GB Lo studio fornisce un set di dati completo sulle stazioni sciistiche abbandonate e ancora aperte negli Appennini, incoraggiando le parti interessate a valutare attentamente, o addirittura riconsiderare, di mantenere un’elevata dipendenza dal turismo invernale in aree caratterizzate o da bassa quota (sotto i 1.500/1.600 metri sul livello del mare) o con pendii situati su esposizioni a Sud e Ovest anche a quote superiori a 2.000 metri. È importante notare che neppure l’ampio ricorso all’innevamento programmato possa essere una soluzione per la sostenibilità dell’industria del turismo invernale: richiede notevoli apporti di energia e acqua, causando potenzialmente scarsità per altri settori concorrenti. Nel contesto degli Appennini la ricerca chiarisce le caratteristiche geografiche che favoriscono il fallimento degli impianti: la bassa quota, l’esposizione, se rivolti a Sud e a Ovest dove il sole batte di più e le dimensioni, in termini di lunghezza sia degli impianti di risalita e sia delle piste sciabili (meno di dieci chilometri di piste).

I dati del suo lavoro sono impietosi: 101 impianti e più della metà degli impianti chiusi o parzialmente chiusi. Lo sci e gli sport invernali sono sulla via dell’estinzione come già argomentato da molti? In che modo potrebbero evolvere?
GB Le stazioni chiuse e parzialmente chiuse a oggi negli Appennini contano ben 358 chilometri di piste da sci (il 44% del totale disponibile). Sebbene questi dati indichino chiaramente che moltissimi comprensori vivono situazioni di grande difficolta, ciò non implica necessariamente che l’industria degli sport invernali sia in via di estinzione. Nel contesto appenninico, e sotto la pressione della crisi climatica, lo sci si concentrerà in pochi comprensori con posizioni a quote relativamente elevate nella fascia tra 1.600 e 2.200 metri e con dimensioni tali da permettere sostanziali economie di scala. Al contrario i piccoli comprensori posizionati a quote relativamente basse non hanno futuro. In tale scenario, in cui solo pochi comprensori rimangono operativi, si prospetta però un altro rischio: queste strutture potrebbero subire pesantemente le conseguenze dell’overtourism.

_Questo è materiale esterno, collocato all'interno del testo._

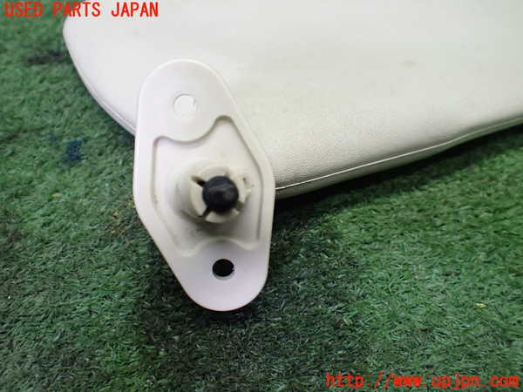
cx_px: 262
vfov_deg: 46.8
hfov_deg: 60.0
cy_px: 196
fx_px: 453
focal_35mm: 30
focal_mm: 5.4
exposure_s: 1/125
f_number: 2.3
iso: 500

“Il nostro lavoro aiuterà politici e portatori di interesse a meglio identificare i fattori geografici e socioeconomici che dovrebbero guidare i futuri investimenti e evitare ulteriori fallimenti e sprechi di denaro pubblico”, è l’auspicio con cui si chiude la ricerca. Quanto è importante che ciò avvenga? Qual è la posta in gioco?
GB
 È importante, innanzitutto, per evitare lo spreco di risorse pubbliche. In secondo luogo, i tanti impianti abbandonanti sono rimossi dai versanti delle montagne solo in rarissimi casi, a causa degli elevati costi di smantellamento. Di conseguenza i comprensori abbandonati provocano un inevitabile degrado paesaggistico che si estende ai territori che li hanno ospitati.